Mujeres discriminadas y mal llamadas “sexo débil”…
Mujeres explotadas en la fábrica, la empresa y la maquila…
Mujeres que harían cualquier trabajo con tal de llevar el sustento a sus hijos…
Mujeres luchadoras sociales que reclaman sus derechos y una vida digna…
Mujeres que caminan con alegría y optimismo aunque su carga de cada día sea el dolor y la tristeza…
Mujeres de doble moral, aunque su cuerpo sea parte del trabajo para dar de comer a sus hijos…
Mujeres que ríen y que cantan no importando las malas circunstancias…
Mujeres que lloran por la partida de su esposo al extranjero…
Mujeres que se encuentran solas y que son capaces de seguir y salir adelante en el hogar, aún sin la presencia de un hombre…

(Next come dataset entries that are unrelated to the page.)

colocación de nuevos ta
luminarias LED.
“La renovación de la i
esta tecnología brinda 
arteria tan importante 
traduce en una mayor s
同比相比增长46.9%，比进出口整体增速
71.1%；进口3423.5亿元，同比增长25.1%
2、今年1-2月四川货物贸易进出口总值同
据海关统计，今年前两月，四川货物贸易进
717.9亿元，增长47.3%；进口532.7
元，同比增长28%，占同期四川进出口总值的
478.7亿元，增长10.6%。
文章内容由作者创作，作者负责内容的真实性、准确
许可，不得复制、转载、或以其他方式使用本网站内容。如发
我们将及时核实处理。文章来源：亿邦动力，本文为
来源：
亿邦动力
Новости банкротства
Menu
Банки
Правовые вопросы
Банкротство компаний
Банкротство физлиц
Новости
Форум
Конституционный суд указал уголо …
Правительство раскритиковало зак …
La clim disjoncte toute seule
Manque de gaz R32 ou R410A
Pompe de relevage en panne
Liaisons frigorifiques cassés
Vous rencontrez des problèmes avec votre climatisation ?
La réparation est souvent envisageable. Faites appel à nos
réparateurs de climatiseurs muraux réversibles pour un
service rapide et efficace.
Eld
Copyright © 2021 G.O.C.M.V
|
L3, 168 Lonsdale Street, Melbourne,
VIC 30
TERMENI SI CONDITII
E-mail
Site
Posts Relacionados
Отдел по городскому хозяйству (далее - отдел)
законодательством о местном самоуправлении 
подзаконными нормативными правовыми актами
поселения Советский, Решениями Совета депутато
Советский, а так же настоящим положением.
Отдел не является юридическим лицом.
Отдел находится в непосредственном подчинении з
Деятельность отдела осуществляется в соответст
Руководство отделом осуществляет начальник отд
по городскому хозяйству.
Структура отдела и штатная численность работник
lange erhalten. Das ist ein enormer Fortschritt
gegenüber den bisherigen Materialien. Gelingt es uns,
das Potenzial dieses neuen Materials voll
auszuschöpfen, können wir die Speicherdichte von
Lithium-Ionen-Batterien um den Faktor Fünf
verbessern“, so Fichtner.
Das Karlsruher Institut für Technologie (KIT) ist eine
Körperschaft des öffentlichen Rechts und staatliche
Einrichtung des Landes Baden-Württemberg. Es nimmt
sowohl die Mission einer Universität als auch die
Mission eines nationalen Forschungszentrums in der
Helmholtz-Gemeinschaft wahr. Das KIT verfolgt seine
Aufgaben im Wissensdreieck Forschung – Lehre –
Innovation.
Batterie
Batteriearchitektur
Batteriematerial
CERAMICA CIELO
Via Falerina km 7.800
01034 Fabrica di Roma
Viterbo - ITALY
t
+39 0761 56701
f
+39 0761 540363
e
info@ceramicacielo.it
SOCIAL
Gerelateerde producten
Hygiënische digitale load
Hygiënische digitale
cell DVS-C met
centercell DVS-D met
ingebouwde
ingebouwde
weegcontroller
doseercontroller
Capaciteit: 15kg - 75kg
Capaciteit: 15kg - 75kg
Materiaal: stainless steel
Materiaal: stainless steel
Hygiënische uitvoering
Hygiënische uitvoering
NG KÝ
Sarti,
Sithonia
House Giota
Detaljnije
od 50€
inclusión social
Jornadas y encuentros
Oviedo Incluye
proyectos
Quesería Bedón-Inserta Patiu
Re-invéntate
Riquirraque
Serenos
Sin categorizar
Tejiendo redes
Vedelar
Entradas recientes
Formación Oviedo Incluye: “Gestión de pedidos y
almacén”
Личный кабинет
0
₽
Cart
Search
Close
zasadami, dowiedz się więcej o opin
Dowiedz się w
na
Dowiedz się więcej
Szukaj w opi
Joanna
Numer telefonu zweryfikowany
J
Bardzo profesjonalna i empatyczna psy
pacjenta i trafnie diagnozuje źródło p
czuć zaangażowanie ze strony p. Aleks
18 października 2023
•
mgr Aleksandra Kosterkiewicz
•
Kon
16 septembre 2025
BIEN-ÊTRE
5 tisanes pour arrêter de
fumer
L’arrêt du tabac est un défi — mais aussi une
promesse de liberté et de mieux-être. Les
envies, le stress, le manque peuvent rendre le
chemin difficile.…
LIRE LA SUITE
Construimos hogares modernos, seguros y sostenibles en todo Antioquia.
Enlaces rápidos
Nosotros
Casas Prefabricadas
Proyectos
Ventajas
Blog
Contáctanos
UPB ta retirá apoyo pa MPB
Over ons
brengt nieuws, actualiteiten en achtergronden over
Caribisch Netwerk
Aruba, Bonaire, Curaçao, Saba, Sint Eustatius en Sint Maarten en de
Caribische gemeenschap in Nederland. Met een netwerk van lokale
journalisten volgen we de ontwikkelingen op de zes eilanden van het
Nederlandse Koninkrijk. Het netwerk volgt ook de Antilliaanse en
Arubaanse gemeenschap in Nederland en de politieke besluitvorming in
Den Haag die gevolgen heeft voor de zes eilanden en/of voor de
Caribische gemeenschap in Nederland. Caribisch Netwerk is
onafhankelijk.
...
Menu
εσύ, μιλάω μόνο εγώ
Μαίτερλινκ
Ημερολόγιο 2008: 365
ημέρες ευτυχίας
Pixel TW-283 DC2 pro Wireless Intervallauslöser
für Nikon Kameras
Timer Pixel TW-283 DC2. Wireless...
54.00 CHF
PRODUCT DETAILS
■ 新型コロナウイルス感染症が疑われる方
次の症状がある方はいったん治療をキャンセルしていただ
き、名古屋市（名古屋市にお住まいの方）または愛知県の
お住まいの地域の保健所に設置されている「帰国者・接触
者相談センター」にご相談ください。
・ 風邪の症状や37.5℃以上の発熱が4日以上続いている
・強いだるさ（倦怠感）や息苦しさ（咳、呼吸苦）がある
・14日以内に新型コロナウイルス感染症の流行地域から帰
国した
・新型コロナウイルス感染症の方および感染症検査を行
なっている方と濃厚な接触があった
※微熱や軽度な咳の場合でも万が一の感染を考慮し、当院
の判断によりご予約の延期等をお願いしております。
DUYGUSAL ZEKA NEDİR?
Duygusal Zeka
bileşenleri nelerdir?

Mujeres que se transforman cada día en portadoras de esperanzas, de alegrías y de sueños…
Cuando todos los sentimientos se juntan producen una de las reacciones humanas más grandiosas de la vida: el amor. Y cuando lo ofreces, regalas el máximo galardón que una persona posee, porque es toda su belleza interna que le representa como humano.
El amor es la deidad encarnada, la más grande representación de todos los sentimientos en uno solo y se manifiesta en una mujer que entrega todo su ser, pero también está en un verdadero hombre que ofrece su querer…
La semilla fecundó, se alimentó, y se desarrolló en el vientre de la ternura…
Su ternura produjo los primeros movimientos…
El primer movimiento hizo brotar lágrimas de alegría…
Las lágrimas se incrementaron cuando vino el dolor del parto…
El dolor vio la luz y se convirtió en el fruto del amor…
Nueve meses de amor fueron suficientes para ver nacer la alegría de la vida…
Y fue durante toda su vida que estuvo dedicada a cuidar cada instante el fruto que había concebido…
Su encanto y dulzura hicieron de ella la protectora y concentidora de la vida…
Ella estuvo, está y estará presente desde la concepción de la vida hasta que termine su existencia, para cuidar de ese fruto que fue producto de su amor….
Esa es la razón por la que ahora y siempre será motivo de admiración y reverencia.